Stored items
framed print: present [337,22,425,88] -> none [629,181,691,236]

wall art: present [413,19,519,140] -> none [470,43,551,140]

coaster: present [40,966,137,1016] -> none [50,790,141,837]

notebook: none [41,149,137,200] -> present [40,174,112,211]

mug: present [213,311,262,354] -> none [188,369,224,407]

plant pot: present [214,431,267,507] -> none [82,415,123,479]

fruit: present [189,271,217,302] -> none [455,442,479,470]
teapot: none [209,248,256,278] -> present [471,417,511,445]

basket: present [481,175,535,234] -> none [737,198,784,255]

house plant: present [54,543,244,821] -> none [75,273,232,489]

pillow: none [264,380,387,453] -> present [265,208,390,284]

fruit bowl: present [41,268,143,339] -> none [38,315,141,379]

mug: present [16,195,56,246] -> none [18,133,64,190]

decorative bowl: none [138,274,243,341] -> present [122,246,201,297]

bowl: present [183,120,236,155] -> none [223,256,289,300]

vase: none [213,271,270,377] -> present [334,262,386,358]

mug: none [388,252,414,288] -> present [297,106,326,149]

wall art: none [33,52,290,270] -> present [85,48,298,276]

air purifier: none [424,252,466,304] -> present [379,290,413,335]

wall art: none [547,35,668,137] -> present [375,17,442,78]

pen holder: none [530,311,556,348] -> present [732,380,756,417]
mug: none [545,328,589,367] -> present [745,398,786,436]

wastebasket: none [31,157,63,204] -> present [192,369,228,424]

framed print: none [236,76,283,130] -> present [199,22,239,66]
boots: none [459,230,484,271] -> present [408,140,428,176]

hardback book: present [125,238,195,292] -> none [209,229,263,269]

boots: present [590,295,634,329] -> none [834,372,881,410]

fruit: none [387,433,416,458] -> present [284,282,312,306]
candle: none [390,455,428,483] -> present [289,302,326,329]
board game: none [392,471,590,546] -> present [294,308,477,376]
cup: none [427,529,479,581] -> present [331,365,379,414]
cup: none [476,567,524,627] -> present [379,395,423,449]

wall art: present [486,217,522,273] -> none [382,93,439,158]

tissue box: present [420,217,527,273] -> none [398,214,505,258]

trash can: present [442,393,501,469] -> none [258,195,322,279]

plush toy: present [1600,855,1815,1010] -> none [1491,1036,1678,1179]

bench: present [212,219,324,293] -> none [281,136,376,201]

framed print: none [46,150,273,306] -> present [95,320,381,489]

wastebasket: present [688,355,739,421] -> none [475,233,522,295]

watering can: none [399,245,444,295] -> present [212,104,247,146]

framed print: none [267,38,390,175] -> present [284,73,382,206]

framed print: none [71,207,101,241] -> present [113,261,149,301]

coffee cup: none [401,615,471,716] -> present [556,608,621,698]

→ EXERCISE REQUIREMENTS: Set down the records again, exactly.

→ EXERCISE SOLUTION:
framed print: present [337,22,425,88] -> none [629,181,691,236]

wall art: present [413,19,519,140] -> none [470,43,551,140]

coaster: present [40,966,137,1016] -> none [50,790,141,837]

notebook: none [41,149,137,200] -> present [40,174,112,211]

mug: present [213,311,262,354] -> none [188,369,224,407]

plant pot: present [214,431,267,507] -> none [82,415,123,479]

fruit: present [189,271,217,302] -> none [455,442,479,470]
teapot: none [209,248,256,278] -> present [471,417,511,445]

basket: present [481,175,535,234] -> none [737,198,784,255]

house plant: present [54,543,244,821] -> none [75,273,232,489]

pillow: none [264,380,387,453] -> present [265,208,390,284]

fruit bowl: present [41,268,143,339] -> none [38,315,141,379]

mug: present [16,195,56,246] -> none [18,133,64,190]

decorative bowl: none [138,274,243,341] -> present [122,246,201,297]

bowl: present [183,120,236,155] -> none [223,256,289,300]

vase: none [213,271,270,377] -> present [334,262,386,358]

mug: none [388,252,414,288] -> present [297,106,326,149]

wall art: none [33,52,290,270] -> present [85,48,298,276]

air purifier: none [424,252,466,304] -> present [379,290,413,335]

wall art: none [547,35,668,137] -> present [375,17,442,78]

pen holder: none [530,311,556,348] -> present [732,380,756,417]
mug: none [545,328,589,367] -> present [745,398,786,436]

wastebasket: none [31,157,63,204] -> present [192,369,228,424]

framed print: none [236,76,283,130] -> present [199,22,239,66]
boots: none [459,230,484,271] -> present [408,140,428,176]

hardback book: present [125,238,195,292] -> none [209,229,263,269]

boots: present [590,295,634,329] -> none [834,372,881,410]

fruit: none [387,433,416,458] -> present [284,282,312,306]
candle: none [390,455,428,483] -> present [289,302,326,329]
board game: none [392,471,590,546] -> present [294,308,477,376]
cup: none [427,529,479,581] -> present [331,365,379,414]
cup: none [476,567,524,627] -> present [379,395,423,449]

wall art: present [486,217,522,273] -> none [382,93,439,158]

tissue box: present [420,217,527,273] -> none [398,214,505,258]

trash can: present [442,393,501,469] -> none [258,195,322,279]

plush toy: present [1600,855,1815,1010] -> none [1491,1036,1678,1179]

bench: present [212,219,324,293] -> none [281,136,376,201]

framed print: none [46,150,273,306] -> present [95,320,381,489]

wastebasket: present [688,355,739,421] -> none [475,233,522,295]

watering can: none [399,245,444,295] -> present [212,104,247,146]

framed print: none [267,38,390,175] -> present [284,73,382,206]

framed print: none [71,207,101,241] -> present [113,261,149,301]

coffee cup: none [401,615,471,716] -> present [556,608,621,698]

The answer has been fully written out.